Second, I want to talk about awesomeness in writing. When I say "awesomeness" I mean a very specific trait. I don't mean what you, as the writer, like. I know a lot of people who geek out over Renaissance literature, and while writing that into a novel will be fine and dandy for them, I don't think it would count as awesomeness. So, what is awesomeness, and why should writers care about it?
The idea for this post comes courtesy of a classmate who brought this to class.
This is a clever list of elements that are generally considered awesome by the public. It's a little dated (mullet? really?), but a lot of these are still awesome.
Here's my definition of "awesomeness": it's the collection of ideas that make you, the writer, and the reader smile and go, "Ooh." These are the things we never quite grow out of being interested in.
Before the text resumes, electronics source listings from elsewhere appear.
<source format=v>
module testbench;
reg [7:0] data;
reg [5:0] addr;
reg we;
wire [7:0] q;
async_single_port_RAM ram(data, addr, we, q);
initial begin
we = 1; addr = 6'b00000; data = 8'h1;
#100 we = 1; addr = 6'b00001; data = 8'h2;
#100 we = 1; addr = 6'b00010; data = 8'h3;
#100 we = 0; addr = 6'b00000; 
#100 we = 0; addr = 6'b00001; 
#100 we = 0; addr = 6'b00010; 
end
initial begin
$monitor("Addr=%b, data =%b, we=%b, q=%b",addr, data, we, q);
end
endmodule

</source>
As a child, we like spectacle, magic, superpowers, royalty, epic battles, and time travel. Which is why I think Doctor Who is so popular. Try to imagine a child, teenager or young adult going to a movie. What are they going to talk about when they come out? Will it be the scintillating dialogue or the deep symbolism? Not likely. They're going to talk about the jokes, explosions, and ninjas.
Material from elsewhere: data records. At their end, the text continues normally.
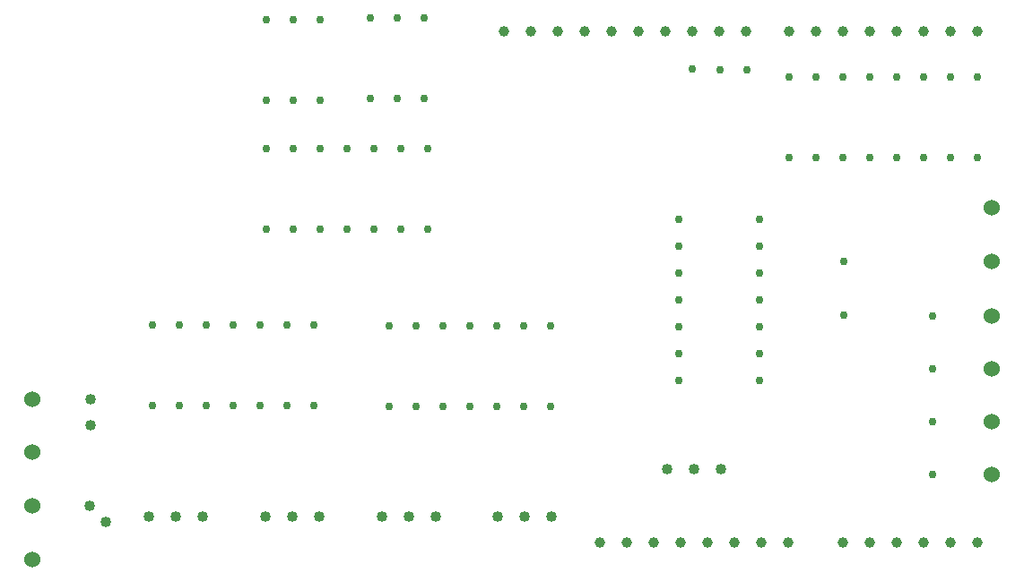
<source format=gbr>
G04 PROTEUS GERBER X2 FILE*
%TF.GenerationSoftware,Labcenter,Proteus,8.6-SP2-Build23525*%
%TF.CreationDate,2019-07-10T19:11:28+00:00*%
%TF.FileFunction,Plated,1,2,PTH*%
%TF.FilePolarity,Positive*%
%TF.Part,Single*%
%FSLAX45Y45*%
%MOMM*%
G01*
%TA.AperFunction,ComponentDrill*%
%ADD68C,0.762000*%
%TA.AperFunction,ComponentDrill*%
%ADD69C,1.016000*%
%TA.AperFunction,ComponentDrill*%
%ADD74C,1.524000*%
%TA.AperFunction,OtherDrill,Unknown*%
%ADD75C,1.016000*%
%ADD76C,0.762000*%
%TA.AperFunction,ComponentDrill*%
%ADD77C,1.000000*%
%TD.AperFunction*%
D68*
X-3810000Y+5250000D03*
X-3556000Y+5250000D03*
X-3302000Y+5250000D03*
X-3048000Y+5250000D03*
X-2794000Y+5250000D03*
X-2540000Y+5250000D03*
X-2286000Y+5250000D03*
X-2032000Y+5250000D03*
X-2032000Y+6012000D03*
X-2286000Y+6012000D03*
X-2540000Y+6012000D03*
X-2794000Y+6012000D03*
X-3048000Y+6012000D03*
X-3302000Y+6012000D03*
X-3556000Y+6012000D03*
X-3810000Y+6012000D03*
X-8741680Y+4568320D03*
X-8487680Y+4568320D03*
X-8233680Y+4568320D03*
X-7979680Y+4568320D03*
X-7725680Y+4568320D03*
X-7471680Y+4568320D03*
X-7217680Y+4568320D03*
X-7217680Y+5330320D03*
X-7471680Y+5330320D03*
X-7725680Y+5330320D03*
X-7979680Y+5330320D03*
X-8233680Y+5330320D03*
X-8487680Y+5330320D03*
X-8741680Y+5330320D03*
X-9820000Y+2900000D03*
X-9566000Y+2900000D03*
X-9312000Y+2900000D03*
X-9058000Y+2900000D03*
X-8804000Y+2900000D03*
X-8550000Y+2900000D03*
X-8296000Y+2900000D03*
X-8296000Y+3662000D03*
X-8550000Y+3662000D03*
X-8804000Y+3662000D03*
X-9058000Y+3662000D03*
X-9312000Y+3662000D03*
X-9566000Y+3662000D03*
X-9820000Y+3662000D03*
X-8230000Y+6550000D03*
X-8484000Y+6550000D03*
X-8738000Y+6550000D03*
X-8738000Y+5788000D03*
X-8484000Y+5788000D03*
X-8230000Y+5788000D03*
X-7250000Y+6570000D03*
X-7504000Y+6570000D03*
X-7758000Y+6570000D03*
X-7758000Y+5808000D03*
X-7504000Y+5808000D03*
X-7250000Y+5808000D03*
X-7580000Y+2890000D03*
X-7326000Y+2890000D03*
X-7072000Y+2890000D03*
X-6818000Y+2890000D03*
X-6564000Y+2890000D03*
X-6310000Y+2890000D03*
X-6056000Y+2890000D03*
X-6056000Y+3652000D03*
X-6310000Y+3652000D03*
X-6564000Y+3652000D03*
X-6818000Y+3652000D03*
X-7072000Y+3652000D03*
X-7326000Y+3652000D03*
X-7580000Y+3652000D03*
D69*
X-8246000Y+1850000D03*
X-8500000Y+1850000D03*
X-8754000Y+1850000D03*
X-9346000Y+1850000D03*
X-9600000Y+1850000D03*
X-9854000Y+1850000D03*
X-7146000Y+1850000D03*
X-7400000Y+1850000D03*
X-7654000Y+1850000D03*
X-6046000Y+1850000D03*
X-6300000Y+1850000D03*
X-6554000Y+1850000D03*
D68*
X-3285659Y+3755601D03*
X-3285659Y+4263601D03*
D74*
X-10950000Y+1950380D03*
X-10950000Y+1450000D03*
D75*
X-10260000Y+1800000D03*
X-10410000Y+1950000D03*
D76*
X-2450000Y+2749929D03*
X-2450000Y+2250000D03*
D77*
X-3300000Y+1610000D03*
X-3046000Y+1610000D03*
X-2792000Y+1610000D03*
X-2538000Y+1610000D03*
X-2284000Y+1610000D03*
X-2030000Y+1610000D03*
X-5590000Y+1610000D03*
X-5336000Y+1610000D03*
X-5082000Y+1610000D03*
X-4828000Y+1610000D03*
X-4574000Y+1610000D03*
X-4320000Y+1610000D03*
X-4066000Y+1610000D03*
X-3812000Y+1610000D03*
X-3810000Y+6440000D03*
X-3556000Y+6440000D03*
X-3302000Y+6440000D03*
X-3048000Y+6440000D03*
X-2794000Y+6440000D03*
X-2540000Y+6440000D03*
X-2286000Y+6440000D03*
X-2032000Y+6440000D03*
X-6500000Y+6440000D03*
X-6246000Y+6440000D03*
X-5992000Y+6440000D03*
X-5738000Y+6440000D03*
X-5484000Y+6440000D03*
X-5230000Y+6440000D03*
X-4976000Y+6440000D03*
X-4722000Y+6440000D03*
X-4468000Y+6440000D03*
X-4214000Y+6440000D03*
D76*
X-2450380Y+3249620D03*
D68*
X-4850000Y+4662000D03*
X-4850000Y+4408000D03*
X-4850000Y+4154000D03*
X-4850000Y+3900000D03*
X-4850000Y+3646000D03*
X-4850000Y+3392000D03*
X-4850000Y+3138000D03*
X-4088000Y+3138000D03*
X-4088000Y+3392000D03*
X-4088000Y+3646000D03*
X-4088000Y+3900000D03*
X-4088000Y+4154000D03*
X-4088000Y+4408000D03*
X-4088000Y+4662000D03*
D76*
X-4720000Y+6090000D03*
X-4460000Y+6080000D03*
X-4200000Y+6080000D03*
D74*
X-10950000Y+2459620D03*
X-10950000Y+2960000D03*
D75*
X-10397601Y+2960000D03*
X-10397601Y+2720000D03*
D74*
X-1890000Y+2750000D03*
X-1890000Y+2249620D03*
X-1890000Y+4770000D03*
X-1890000Y+4269620D03*
X-1890000Y+3250000D03*
X-1890000Y+3750380D03*
D76*
X-2450000Y+3750000D03*
D69*
X-4446000Y+2300000D03*
X-4700000Y+2300000D03*
X-4954000Y+2300000D03*
M02*

</source>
I'm not advocating throwing literary writing to the wind in pursuit of what will sell. But that which is "awesome" does sell. It keeps readers interested in the story, which is not a bad thing. You can have the most symbolic, high-brow story every written, but what good does it do anyone if no one reads it? The Elements of Awesomeness are also valuable in that many of them introduce conflict or are signs of conflict that already exists. Stories thrive on conflict, especially certain genres.
Final point: when writing an adventure, fantasy, science fiction, thriller, etc., anything that is meant to raise the reader's heartbeat and keep them from putting down the book, add awesome. Keep the thrill ride going. For introspective stories that focus on the importance of the mundane, remove these from the story. You want the reader to find the meaning of small moments, and they can't do that if your hero is walking in slo-mo away from an exploding building.